*** Opening Recorded information ***

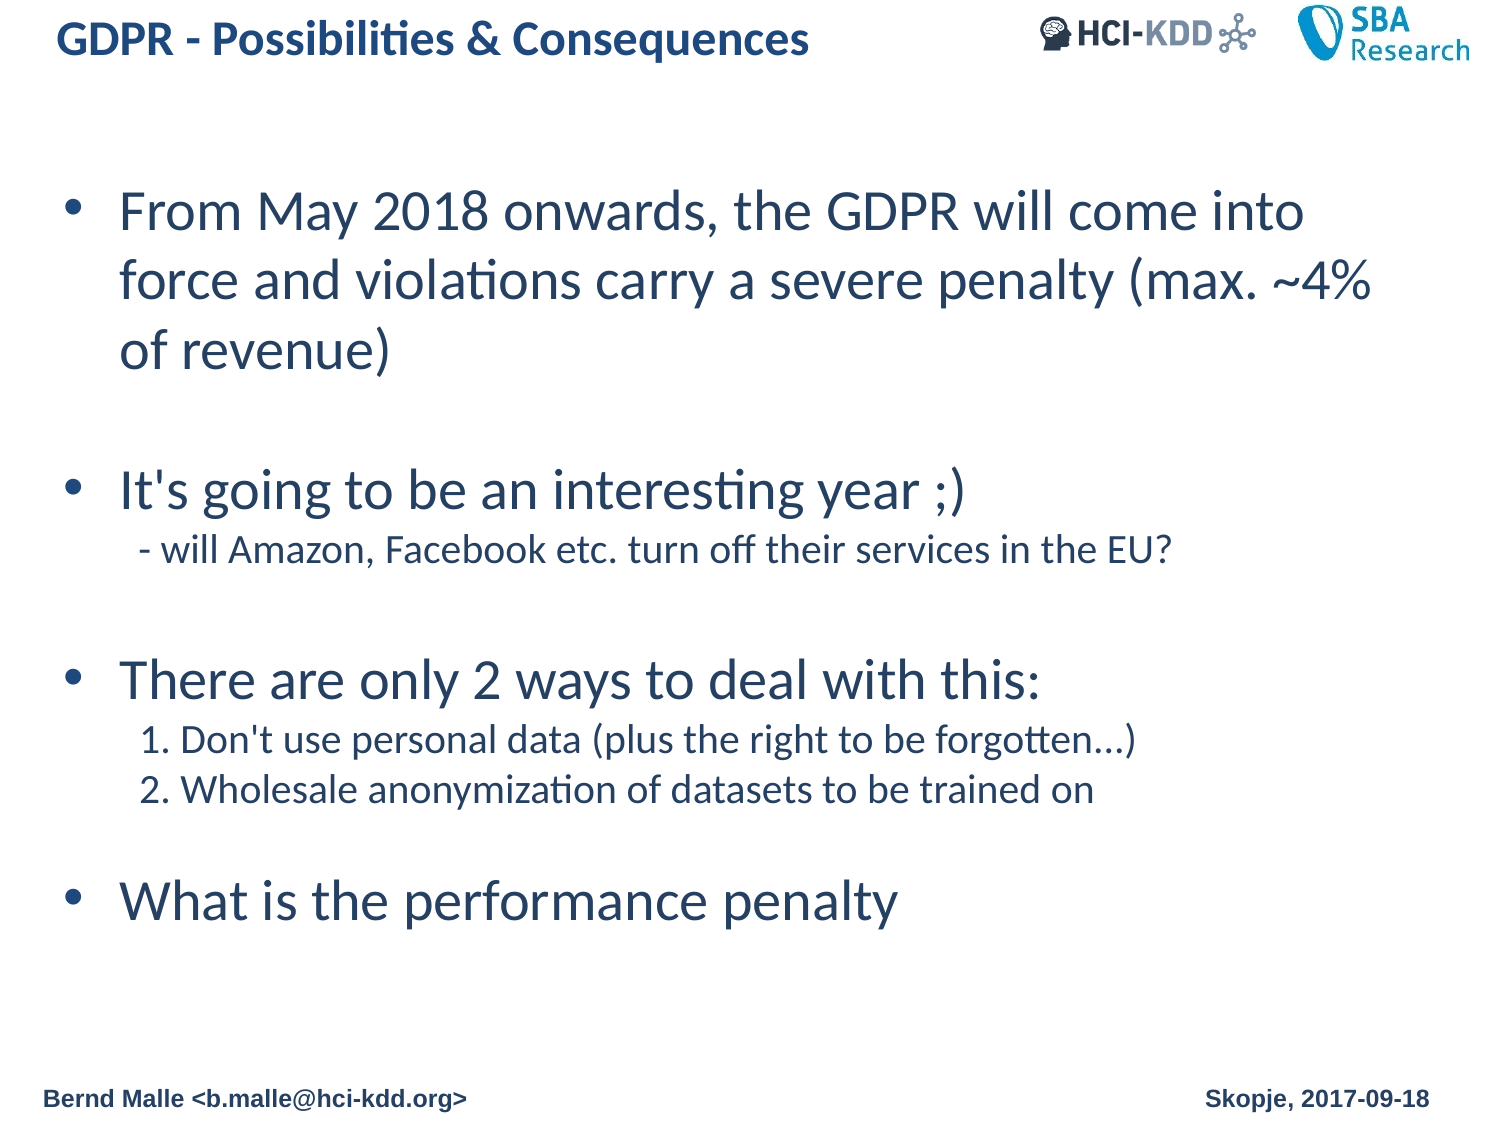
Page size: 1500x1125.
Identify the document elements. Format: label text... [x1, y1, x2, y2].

text_box GDPR - Possibilities & Consequences [41, 0, 1228, 69]
picture [1298, 4, 1469, 61]
picture [1040, 0, 1256, 83]
text_box From May 2018 onwards, the GDPR will come into force and violations carry a severe penalty (max. ~4% of revenue) It's going to be an interesting year ;) - will Amazon, Facebook etc. turn off their services in the EU? There are only 2 ways to deal with this: 1. Don't use personal data (plus the right to be forgotten...) 2. Wholesale anonymization of datasets to be trained on What is the performance penalty [48, 164, 1426, 1014]
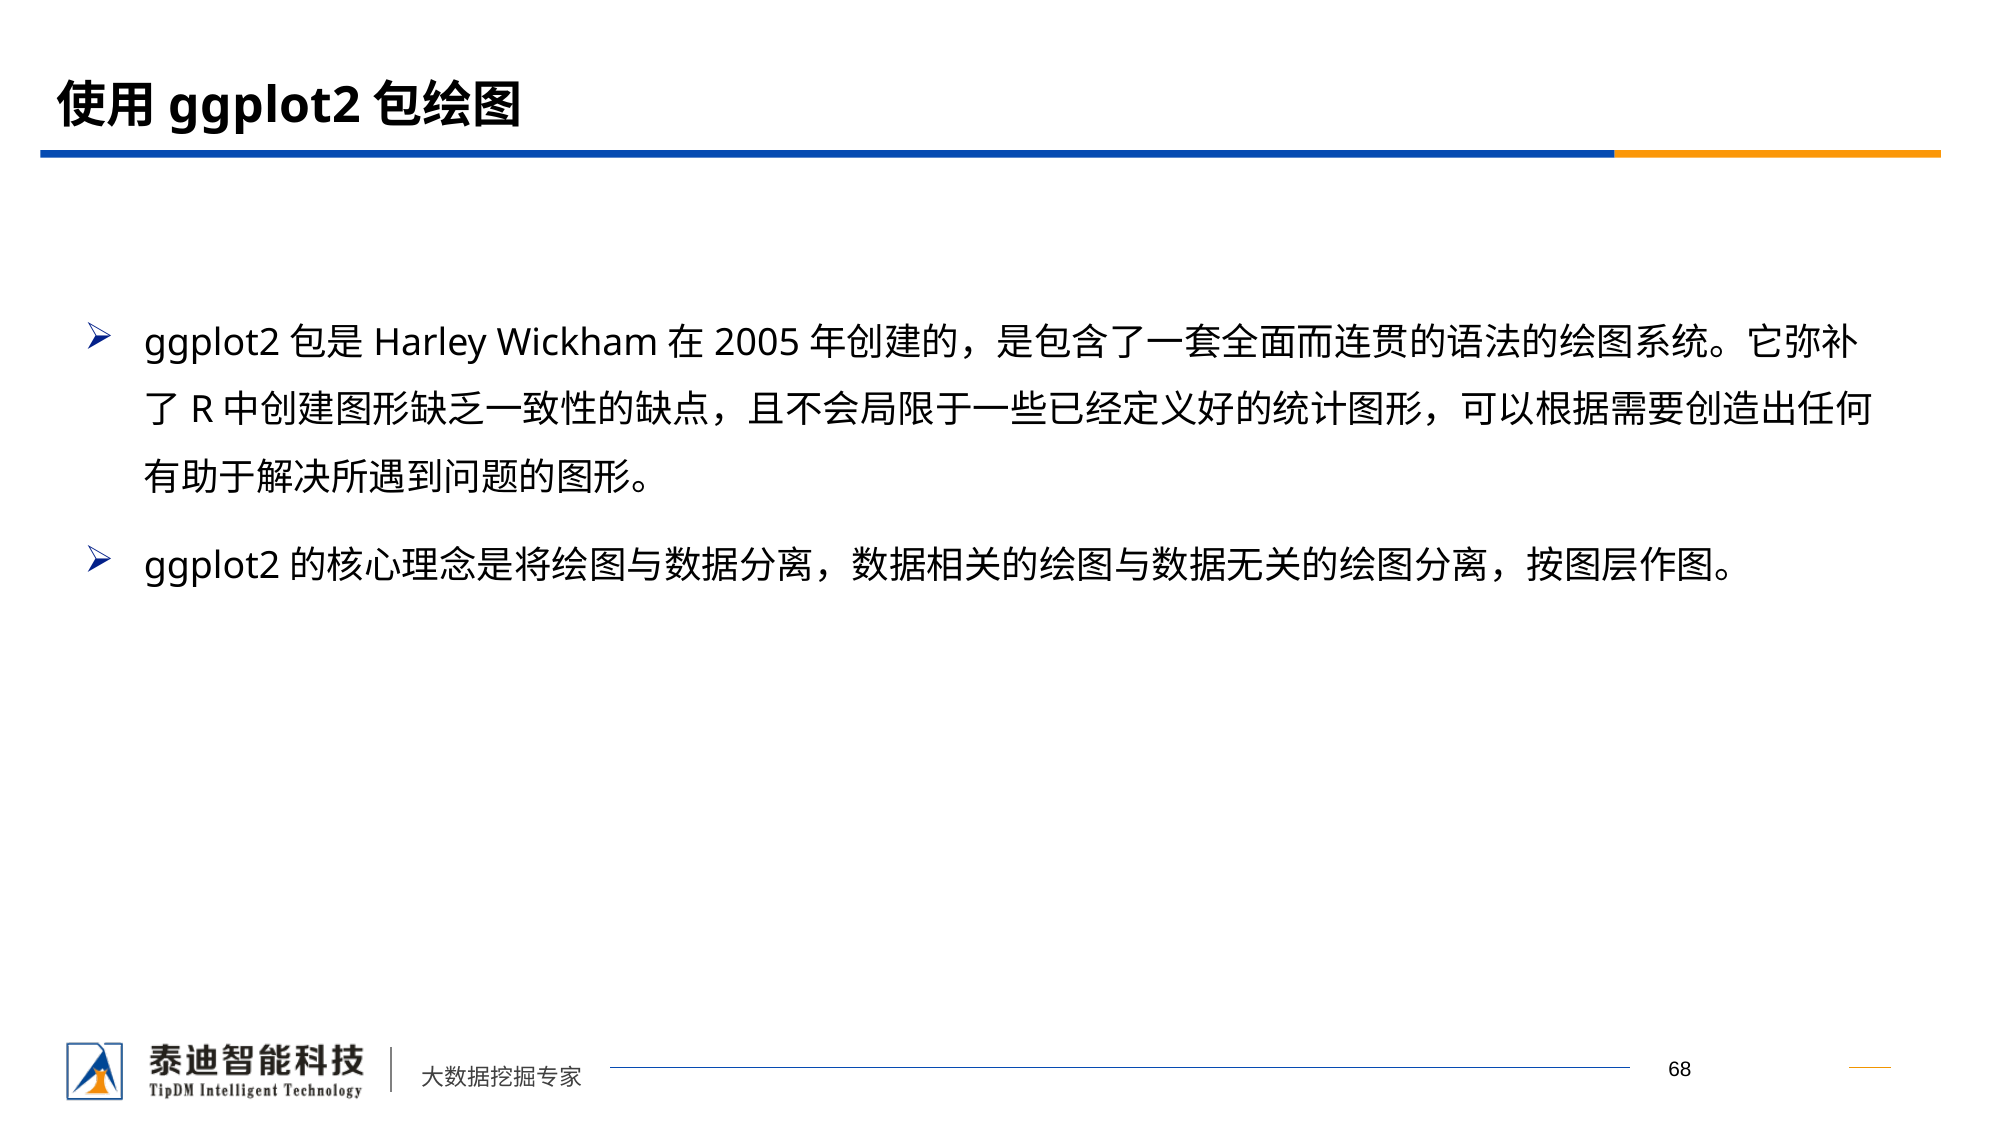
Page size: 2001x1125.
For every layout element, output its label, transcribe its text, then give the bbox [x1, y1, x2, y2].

title 使用ggplot2包绘图 [41, 58, 1842, 146]
list ggplot2包是Harley Wickham在2005年创建的，是包含了一套全面而连贯的语法的绘图系统。它弥补了R中创建图形缺乏一致性的缺点，且不会局限于一些已经定义好的统计图形，可以根据需要创造出任何有助于解决所遇到问题的图形。 ggplot2的核心理念是将绘图与数据分离，数据相关的绘图与数据无关的绘图分离，按图层作图。 [69, 287, 1892, 1005]
picture [62, 1028, 368, 1107]
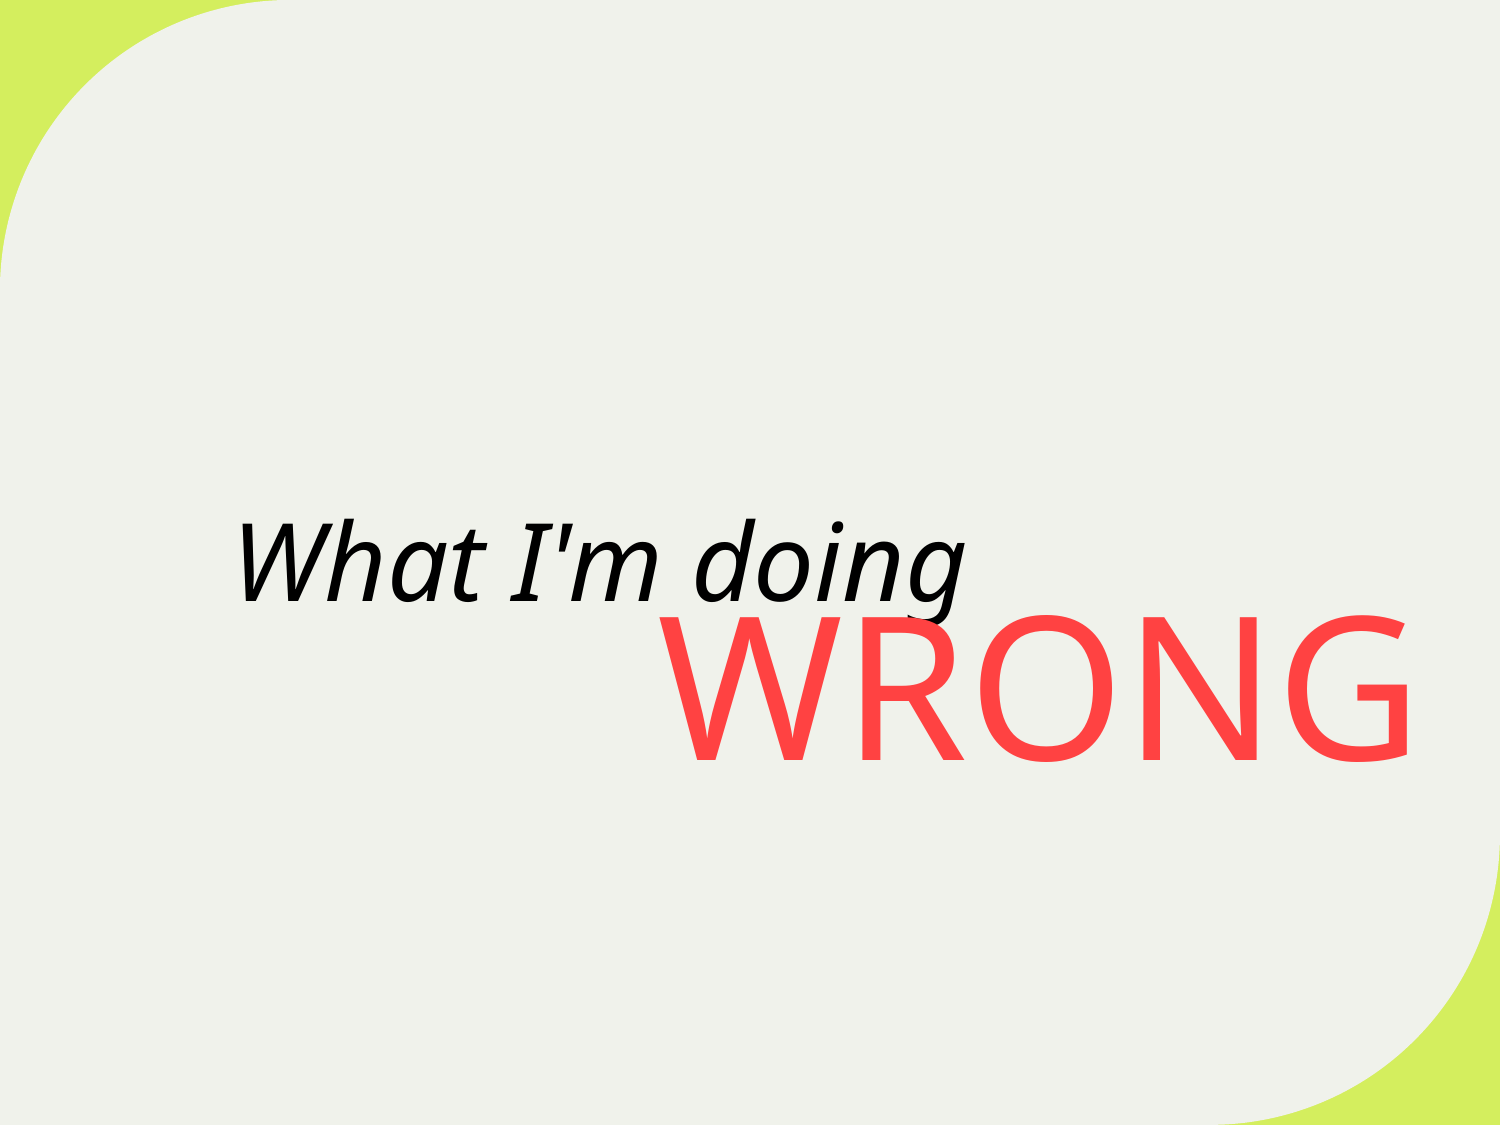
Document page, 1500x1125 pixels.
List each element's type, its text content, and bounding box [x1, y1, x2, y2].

text_box What I'm doing [216, 443, 1008, 694]
text_box [0, 0, 1500, 1125]
text_box WRONG [642, 545, 1500, 880]
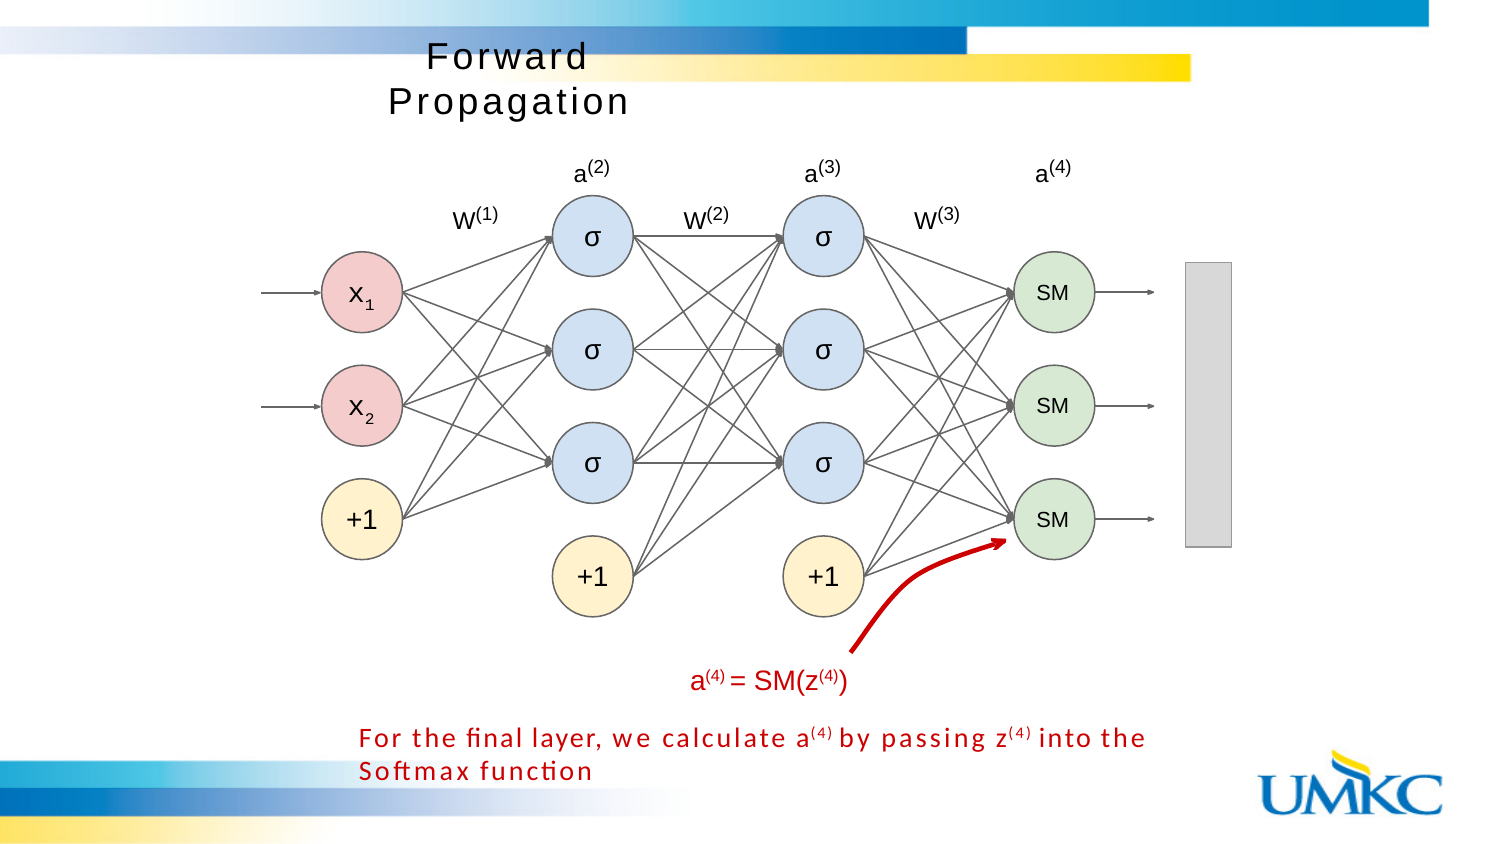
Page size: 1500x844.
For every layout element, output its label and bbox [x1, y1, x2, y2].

text_box [357, 660, 1173, 787]
text_box [1185, 262, 1232, 547]
text_box [1033, 129, 1076, 187]
text_box [572, 149, 614, 188]
text_box [451, 176, 504, 235]
text_box [681, 176, 735, 235]
text_box [912, 176, 966, 235]
text_box [321, 195, 1154, 617]
text_box [261, 290, 320, 295]
text_box [850, 538, 1007, 653]
title [303, 5, 712, 149]
text_box [802, 130, 845, 188]
picture [0, 0, 1500, 844]
text_box [261, 404, 320, 409]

*** Closing Recorded information ***

## What to work on
Answer with the number alone: how many lines in the records include the word "size"?

## Solution for this task
3